Jeannette ultimately comes to see Kate’s death in a way similar to how her father experienced his garden but was initially unable to accept:




But even in nothing there is always something. Nothingness never actually exists. Nothing plus the uncertainty principle will always make something, particles of energy that pop into being and out again. The higher their energies the shorter their lives. That’ll do for her. She can play with that.




​In writing The Falling Sky Goldschmitt has provided an alternative to the common literary tropes that are so often found when scientists are found in a work of fiction. There is the Promethean trope of the scientist struggling against the odds and against the forces of ignorance to arrive at the truth whose mirror image is the equally as common myth of Dr Frankenstein, the mad scientist whose hubris leads to destruction. The Falling Sky might be thought of as a version of realist science-fiction.

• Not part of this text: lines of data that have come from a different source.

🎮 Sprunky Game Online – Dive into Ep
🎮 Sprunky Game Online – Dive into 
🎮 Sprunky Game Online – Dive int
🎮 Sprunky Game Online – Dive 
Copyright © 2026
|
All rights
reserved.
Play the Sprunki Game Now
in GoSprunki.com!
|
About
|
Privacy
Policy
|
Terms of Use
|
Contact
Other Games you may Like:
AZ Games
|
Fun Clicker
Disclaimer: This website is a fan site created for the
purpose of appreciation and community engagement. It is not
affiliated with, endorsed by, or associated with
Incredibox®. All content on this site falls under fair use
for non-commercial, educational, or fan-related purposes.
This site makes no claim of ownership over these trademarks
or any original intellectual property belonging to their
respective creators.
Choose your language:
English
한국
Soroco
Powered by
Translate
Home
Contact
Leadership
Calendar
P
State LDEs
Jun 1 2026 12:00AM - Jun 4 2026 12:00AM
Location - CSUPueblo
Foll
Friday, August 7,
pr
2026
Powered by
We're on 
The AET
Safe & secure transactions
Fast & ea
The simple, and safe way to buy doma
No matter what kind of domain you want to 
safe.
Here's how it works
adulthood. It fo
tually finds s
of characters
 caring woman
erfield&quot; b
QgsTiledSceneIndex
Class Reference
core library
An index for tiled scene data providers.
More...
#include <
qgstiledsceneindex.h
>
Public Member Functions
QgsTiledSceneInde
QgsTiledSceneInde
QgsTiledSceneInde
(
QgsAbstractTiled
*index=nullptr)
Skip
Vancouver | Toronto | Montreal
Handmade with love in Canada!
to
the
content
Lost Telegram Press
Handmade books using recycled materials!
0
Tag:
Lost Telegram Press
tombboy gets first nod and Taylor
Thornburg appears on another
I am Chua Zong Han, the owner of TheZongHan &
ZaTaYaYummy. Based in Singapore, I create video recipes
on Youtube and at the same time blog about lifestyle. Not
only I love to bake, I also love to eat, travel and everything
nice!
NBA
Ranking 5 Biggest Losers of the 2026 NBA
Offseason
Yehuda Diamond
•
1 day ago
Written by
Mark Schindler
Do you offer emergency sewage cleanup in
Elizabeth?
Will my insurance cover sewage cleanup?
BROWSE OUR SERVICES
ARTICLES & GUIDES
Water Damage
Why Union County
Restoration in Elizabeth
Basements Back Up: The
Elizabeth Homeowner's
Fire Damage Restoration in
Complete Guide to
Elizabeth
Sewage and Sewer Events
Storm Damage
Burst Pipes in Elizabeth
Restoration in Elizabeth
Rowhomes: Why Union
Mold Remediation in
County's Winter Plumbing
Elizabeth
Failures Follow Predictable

The scientists in Goldschmidt’s novel, including Jeanette herself, are driven as much if not more by petty careerist aspirations and their own unmet psychological needs as by any heroic desire for the truth. At the same time, the scientist in The Falling Sky are no Dr Frankensteins either. Perhaps Jeannette’s ultimate goal is to understand the world as it really is and as best as she can and manifest a deep kind of inner courage in being willing to submit beliefs that for her have such deep psychological meaning to the challenge of scientific verification.

Goldschmidt’s leap over these two tropes of science-fiction is a perfect compliment to the much different use of science-fiction as a guide to ethical pre-design being experimented with at the MIT Media Lab whose premise is that both blind faith in science and technology and outright rejection is too simplistic. Let’s take warnings about the potential ill effects of a technology seriously and see if we can design around them before the technology is actually deployed.

Although we should not expect to always to have easy answers. Indeed, sometimes we see something more clearly even if no definitive answers have been provided at all. Above all, for me, that was what I gained by reading this wonderful little novel. In a way few works have done for me, after putting the book down I felt I knew more about time, and memory, and death, about what it means to live itself, and yet I was no nearer to any answers and felt even these revelations were beyond my power to articulate.